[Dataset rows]

■ ■ ■ ■ ■ ■ ■

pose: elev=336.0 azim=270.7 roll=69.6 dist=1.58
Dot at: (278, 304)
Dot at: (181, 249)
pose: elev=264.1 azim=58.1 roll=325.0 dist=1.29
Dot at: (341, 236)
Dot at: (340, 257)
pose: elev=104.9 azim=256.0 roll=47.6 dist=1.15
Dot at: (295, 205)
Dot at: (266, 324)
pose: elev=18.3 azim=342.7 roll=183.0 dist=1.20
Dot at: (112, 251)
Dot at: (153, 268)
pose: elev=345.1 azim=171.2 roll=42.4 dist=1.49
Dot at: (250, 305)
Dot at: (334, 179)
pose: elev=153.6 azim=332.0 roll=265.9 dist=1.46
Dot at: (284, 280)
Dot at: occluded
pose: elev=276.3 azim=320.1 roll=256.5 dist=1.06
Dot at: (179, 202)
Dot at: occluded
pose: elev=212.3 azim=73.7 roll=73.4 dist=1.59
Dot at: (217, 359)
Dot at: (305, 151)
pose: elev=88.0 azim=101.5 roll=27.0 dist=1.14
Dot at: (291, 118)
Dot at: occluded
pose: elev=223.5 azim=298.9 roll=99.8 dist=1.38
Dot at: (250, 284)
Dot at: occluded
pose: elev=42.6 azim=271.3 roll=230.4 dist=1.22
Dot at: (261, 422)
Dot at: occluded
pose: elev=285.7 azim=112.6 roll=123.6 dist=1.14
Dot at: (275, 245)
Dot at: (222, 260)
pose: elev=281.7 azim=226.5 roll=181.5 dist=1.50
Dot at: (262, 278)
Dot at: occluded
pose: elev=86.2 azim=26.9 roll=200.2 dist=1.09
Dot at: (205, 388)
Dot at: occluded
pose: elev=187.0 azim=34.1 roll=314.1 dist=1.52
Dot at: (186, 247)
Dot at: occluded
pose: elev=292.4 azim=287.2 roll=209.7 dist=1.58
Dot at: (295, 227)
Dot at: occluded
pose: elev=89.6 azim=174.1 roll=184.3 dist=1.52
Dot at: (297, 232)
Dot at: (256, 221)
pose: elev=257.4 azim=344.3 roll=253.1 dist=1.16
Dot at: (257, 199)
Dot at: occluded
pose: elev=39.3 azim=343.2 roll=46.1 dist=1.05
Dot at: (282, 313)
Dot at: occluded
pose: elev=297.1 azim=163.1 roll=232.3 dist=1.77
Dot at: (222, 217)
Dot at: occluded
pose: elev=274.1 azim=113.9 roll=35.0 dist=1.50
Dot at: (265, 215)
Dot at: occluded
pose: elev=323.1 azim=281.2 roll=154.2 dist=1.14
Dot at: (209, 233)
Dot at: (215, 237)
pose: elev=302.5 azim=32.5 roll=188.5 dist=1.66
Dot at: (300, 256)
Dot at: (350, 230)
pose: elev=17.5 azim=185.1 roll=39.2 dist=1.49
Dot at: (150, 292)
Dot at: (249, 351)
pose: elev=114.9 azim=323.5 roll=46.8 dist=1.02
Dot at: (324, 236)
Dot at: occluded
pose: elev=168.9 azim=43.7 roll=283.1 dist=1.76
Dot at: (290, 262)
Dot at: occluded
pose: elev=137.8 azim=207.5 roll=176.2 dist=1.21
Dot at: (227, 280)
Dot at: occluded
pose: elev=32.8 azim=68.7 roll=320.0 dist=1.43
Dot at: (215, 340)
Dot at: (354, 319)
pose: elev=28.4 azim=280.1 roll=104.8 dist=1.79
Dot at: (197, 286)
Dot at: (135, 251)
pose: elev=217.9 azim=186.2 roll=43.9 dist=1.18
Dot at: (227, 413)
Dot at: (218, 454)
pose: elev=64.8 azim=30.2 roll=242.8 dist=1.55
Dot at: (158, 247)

■ ■ ■ ■ ■ ■ ■

WHAT THE TASK ASKS » Please turn every line of the material above into a numbered list, omitting any blank lines.

PROBLEM SOLUTION »
1. pose: elev=336.0 azim=270.7 roll=69.6 dist=1.58
2. Dot at: (278, 304)
3. Dot at: (181, 249)
4. pose: elev=264.1 azim=58.1 roll=325.0 dist=1.29
5. Dot at: (341, 236)
6. Dot at: (340, 257)
7. pose: elev=104.9 azim=256.0 roll=47.6 dist=1.15
8. Dot at: (295, 205)
9. Dot at: (266, 324)
10. pose: elev=18.3 azim=342.7 roll=183.0 dist=1.20
11. Dot at: (112, 251)
12. Dot at: (153, 268)
13. pose: elev=345.1 azim=171.2 roll=42.4 dist=1.49
14. Dot at: (250, 305)
15. Dot at: (334, 179)
16. pose: elev=153.6 azim=332.0 roll=265.9 dist=1.46
17. Dot at: (284, 280)
18. Dot at: occluded
19. pose: elev=276.3 azim=320.1 roll=256.5 dist=1.06
20. Dot at: (179, 202)
21. Dot at: occluded
22. pose: elev=212.3 azim=73.7 roll=73.4 dist=1.59
23. Dot at: (217, 359)
24. Dot at: (305, 151)
25. pose: elev=88.0 azim=101.5 roll=27.0 dist=1.14
26. Dot at: (291, 118)
27. Dot at: occluded
28. pose: elev=223.5 azim=298.9 roll=99.8 dist=1.38
29. Dot at: (250, 284)
30. Dot at: occluded
31. pose: elev=42.6 azim=271.3 roll=230.4 dist=1.22
32. Dot at: (261, 422)
33. Dot at: occluded
34. pose: elev=285.7 azim=112.6 roll=123.6 dist=1.14
35. Dot at: (275, 245)
36. Dot at: (222, 260)
37. pose: elev=281.7 azim=226.5 roll=181.5 dist=1.50
38. Dot at: (262, 278)
39. Dot at: occluded
40. pose: elev=86.2 azim=26.9 roll=200.2 dist=1.09
41. Dot at: (205, 388)
42. Dot at: occluded
43. pose: elev=187.0 azim=34.1 roll=314.1 dist=1.52
44. Dot at: (186, 247)
45. Dot at: occluded
46. pose: elev=292.4 azim=287.2 roll=209.7 dist=1.58
47. Dot at: (295, 227)
48. Dot at: occluded
49. pose: elev=89.6 azim=174.1 roll=184.3 dist=1.52
50. Dot at: (297, 232)
51. Dot at: (256, 221)
52. pose: elev=257.4 azim=344.3 roll=253.1 dist=1.16
53. Dot at: (257, 199)
54. Dot at: occluded
55. pose: elev=39.3 azim=343.2 roll=46.1 dist=1.05
56. Dot at: (282, 313)
57. Dot at: occluded
58. pose: elev=297.1 azim=163.1 roll=232.3 dist=1.77
59. Dot at: (222, 217)
60. Dot at: occluded
61. pose: elev=274.1 azim=113.9 roll=35.0 dist=1.50
62. Dot at: (265, 215)
63. Dot at: occluded
64. pose: elev=323.1 azim=281.2 roll=154.2 dist=1.14
65. Dot at: (209, 233)
66. Dot at: (215, 237)
67. pose: elev=302.5 azim=32.5 roll=188.5 dist=1.66
68. Dot at: (300, 256)
69. Dot at: (350, 230)
70. pose: elev=17.5 azim=185.1 roll=39.2 dist=1.49
71. Dot at: (150, 292)
72. Dot at: (249, 351)
73. pose: elev=114.9 azim=323.5 roll=46.8 dist=1.02
74. Dot at: (324, 236)
75. Dot at: occluded
76. pose: elev=168.9 azim=43.7 roll=283.1 dist=1.76
77. Dot at: (290, 262)
78. Dot at: occluded
79. pose: elev=137.8 azim=207.5 roll=176.2 dist=1.21
80. Dot at: (227, 280)
81. Dot at: occluded
82. pose: elev=32.8 azim=68.7 roll=320.0 dist=1.43
83. Dot at: (215, 340)
84. Dot at: (354, 319)
85. pose: elev=28.4 azim=280.1 roll=104.8 dist=1.79
86. Dot at: (197, 286)
87. Dot at: (135, 251)
88. pose: elev=217.9 azim=186.2 roll=43.9 dist=1.18
89. Dot at: (227, 413)
90. Dot at: (218, 454)
91. pose: elev=64.8 azim=30.2 roll=242.8 dist=1.55
92. Dot at: (158, 247)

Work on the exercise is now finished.